According to one embodiment of FIG. 1, a metal strip was plated with a zinc-aluminum alloy under the following conditions. Conditions: metal strip; width 914 mm × thickness 0.5 mm steel strip; metal strip transport speed; 100 m /
Min, snout; rectangular cross section with inner diameter of 350 x 1700 mm, slant angle of snout; 30 degrees, ceramic balls; solid alumina balls with a diameter of 10 to 30 mm are mixed in size to be about 2 inside the snout. Alloy plating bath composition suspended in 4 layers: 43.4% by weight of zinc + 55% by weight of aluminum + 1.6% by weight of silicon, hot water temperature of the alloy plating bath: 600 ° C Zn vapor in the snout The generated amount was 95 g / hour. On the other hand, when the ceramic strip is not floated inside the snout and the metal strip is similarly plated with zinc-aluminum alloy,
The amount of Zn vapor generated inside the snout is 698 g /
It was time.

[0011]

As is apparent from the above, according to the present invention described above, the amount of zinc vapor generated inside the snout can be remarkably reduced when the continuously annealed metal strip is subsequently subjected to zinc-aluminum alloy plating. effective.

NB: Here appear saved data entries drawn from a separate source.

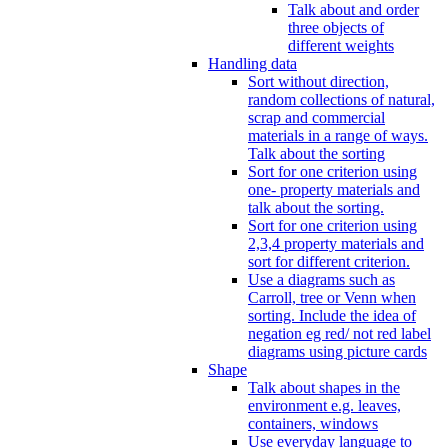
Talk about and order
three objects of
different weights
Handling data
Sort without direction,
random collections of natural,
scrap and commercial
materials in a range of ways.
Talk about the sorting
Sort for one criterion using
one- property materials and
talk about the sorting.
Sort for one criterion using
2,3,4 property materials and
sort for different criterion.
Use a diagrams such as
Carroll, tree or Venn when
sorting. Include the idea of
negation eg red/ not red label
diagrams using picture cards
Shape
Talk about shapes in the
environment e.g. leaves,
containers, windows
Use everyday language to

[Brief description of drawings]

FIG. 1 is a vertical sectional view schematically showing an embodiment of the present invention.

FIG. 2 is a partially enlarged view of FIG.

[Explanation of symbols]

11 ... Continuous annealing furnace, 21 ... Down shoot, 3
1 ... Snout, 32 ... Exit end, 41 ...
Pots, 51 ... Ceramic balls, 61.
..Sink rolls, A: molten zinc-aluminum alloy plating bath, W: metal strip

Claims (1)

[Claims] 1. When the continuously annealed metal strip is subsequently immersed in a plating bath through a down chute and a snout to subject the surface to zinc-aluminum alloy plating, the end portion on the outlet side is immersed in the plating bath. A method for reducing the amount of zinc vapor inside a snout in zinc-aluminum alloy plating, which comprises suspending a plurality of ceramic balls inside the snout.